◆ **TO DO**
Quote in full the note below on double negation as a monad, with every symbol and line unchanged.

*** TEXT PASSAGE

February 3rd
Today I learned that $\lnot\lnot$ has the required operators to be a monad. To be explicit, $\lnot\lnot$ is an endofunctor in the category of types (using the propostion-as-types correspondence), taking $A:\UU$ to $\lnot\lnot A\equiv((A\to0)\to0):\UU.$
We begin by exhibiting $\eta_A$ ($\texttt{return}$ in Haskell), which is a map $A\to((A\to0)\to0).$ This will become something of a theme in these constructions, so we state it explicitly: the key observation is that we can view this as a the curried function\[A\to(A\to0)\to0.\]Now the construction of $\eta$ is easier: we take an element $a:A$ and a function $n_A:A\to0,$ and then we output $n_A(a):0.$ Written out, this is\[\eta_A\equiv\lambda(a:A).\lambda(n_A:A\to0).f(a).\]Technically $\eta$ also takes $A$ as an input, but we ignore this.
We continue by showing $\mu_A$ ($\texttt{join}$ in Haskell), which is a map from $(((A\to0)\to0)\to0)\to0$ to $(A\to0)\to0.$ There are a lot of arrows here, and we remark that we can actually exhibit\[(((A\to0)\to0)\to0)\to(A\to0)\]and then plug in $A\to0$ for $A$ to get $\mu_A.$ As expected, the correct way to think about this is as a curried function\[(((A\to0)\to0)\to0)\to A\to0.\]So now we have a function $f:((A\to0)\to0)\to0$ and an element $a:A,$ and we need to exhibit $0.$ Well, from our $a:A$ we know that we can exhibit $(A\to0)\to0$ because we have $\eta_A(a)$! From here $f$ sends $\eta_A(a)$ to $0.$ Written out, we have\[\mu_A\equiv\lambda(f:\lnot\lnot\lnot\lnot A).\lambda(a^*:\lnot A).f(\eta_{\lnot A}(a^*)).\]I have replaced the clearer $\to0$ notation for $\lnot$ for brevity.

******
*** ENTRIES SUPPLIED

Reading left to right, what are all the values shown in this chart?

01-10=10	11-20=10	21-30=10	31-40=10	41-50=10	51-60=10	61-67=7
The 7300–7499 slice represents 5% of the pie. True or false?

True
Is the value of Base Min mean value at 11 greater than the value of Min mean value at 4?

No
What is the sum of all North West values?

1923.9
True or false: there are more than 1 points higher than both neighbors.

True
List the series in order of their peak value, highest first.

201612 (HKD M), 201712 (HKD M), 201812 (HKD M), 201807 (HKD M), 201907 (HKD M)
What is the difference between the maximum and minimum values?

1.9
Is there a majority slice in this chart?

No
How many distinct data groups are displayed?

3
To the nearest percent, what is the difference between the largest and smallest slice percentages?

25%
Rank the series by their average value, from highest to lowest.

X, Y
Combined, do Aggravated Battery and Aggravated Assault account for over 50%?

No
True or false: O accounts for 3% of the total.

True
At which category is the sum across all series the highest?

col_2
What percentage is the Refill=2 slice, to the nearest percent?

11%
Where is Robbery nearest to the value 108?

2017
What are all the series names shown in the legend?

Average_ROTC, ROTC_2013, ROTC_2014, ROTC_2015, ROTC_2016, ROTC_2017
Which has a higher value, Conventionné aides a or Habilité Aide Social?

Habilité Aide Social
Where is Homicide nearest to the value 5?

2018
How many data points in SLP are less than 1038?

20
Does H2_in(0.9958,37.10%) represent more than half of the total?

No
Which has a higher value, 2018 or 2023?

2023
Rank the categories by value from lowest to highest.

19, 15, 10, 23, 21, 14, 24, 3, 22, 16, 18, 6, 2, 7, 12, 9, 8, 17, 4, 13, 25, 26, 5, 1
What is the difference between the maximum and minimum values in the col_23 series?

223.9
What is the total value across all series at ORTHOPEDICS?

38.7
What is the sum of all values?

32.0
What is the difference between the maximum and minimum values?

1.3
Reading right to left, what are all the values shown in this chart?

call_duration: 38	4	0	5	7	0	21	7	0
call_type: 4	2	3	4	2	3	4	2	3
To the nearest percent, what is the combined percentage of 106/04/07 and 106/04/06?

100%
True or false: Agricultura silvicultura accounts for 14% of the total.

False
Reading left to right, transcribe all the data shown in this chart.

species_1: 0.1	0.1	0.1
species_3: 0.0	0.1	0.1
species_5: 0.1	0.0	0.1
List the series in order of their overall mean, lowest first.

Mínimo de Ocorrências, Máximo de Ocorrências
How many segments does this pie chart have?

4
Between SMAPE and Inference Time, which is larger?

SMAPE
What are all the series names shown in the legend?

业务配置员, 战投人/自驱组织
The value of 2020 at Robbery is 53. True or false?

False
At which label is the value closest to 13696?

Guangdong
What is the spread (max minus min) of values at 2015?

******

◆ **WORKED SOLUTION**
February 3rd
Today I learned that $\lnot\lnot$ has the required operators to be a monad. To be explicit, $\lnot\lnot$ is an endofunctor in the category of types (using the propostion-as-types correspondence), taking $A:\UU$ to $\lnot\lnot A\equiv((A\to0)\to0):\UU.$
We begin by exhibiting $\eta_A$ ($\texttt{return}$ in Haskell), which is a map $A\to((A\to0)\to0).$ This will become something of a theme in these constructions, so we state it explicitly: the key observation is that we can view this as a the curried function\[A\to(A\to0)\to0.\]Now the construction of $\eta$ is easier: we take an element $a:A$ and a function $n_A:A\to0,$ and then we output $n_A(a):0.$ Written out, this is\[\eta_A\equiv\lambda(a:A).\lambda(n_A:A\to0).f(a).\]Technically $\eta$ also takes $A$ as an input, but we ignore this.
We continue by showing $\mu_A$ ($\texttt{join}$ in Haskell), which is a map from $(((A\to0)\to0)\to0)\to0$ to $(A\to0)\to0.$ There are a lot of arrows here, and we remark that we can actually exhibit\[(((A\to0)\to0)\to0)\to(A\to0)\]and then plug in $A\to0$ for $A$ to get $\mu_A.$ As expected, the correct way to think about this is as a curried function\[(((A\to0)\to0)\to0)\to A\to0.\]So now we have a function $f:((A\to0)\to0)\to0$ and an element $a:A,$ and we need to exhibit $0.$ Well, from our $a:A$ we know that we can exhibit $(A\to0)\to0$ because we have $\eta_A(a)$! From here $f$ sends $\eta_A(a)$ to $0.$ Written out, we have\[\mu_A\equiv\lambda(f:\lnot\lnot\lnot\lnot A).\lambda(a^*:\lnot A).f(\eta_{\lnot A}(a^*)).\]I have replaced the clearer $\to0$ notation for $\lnot$ for brevity.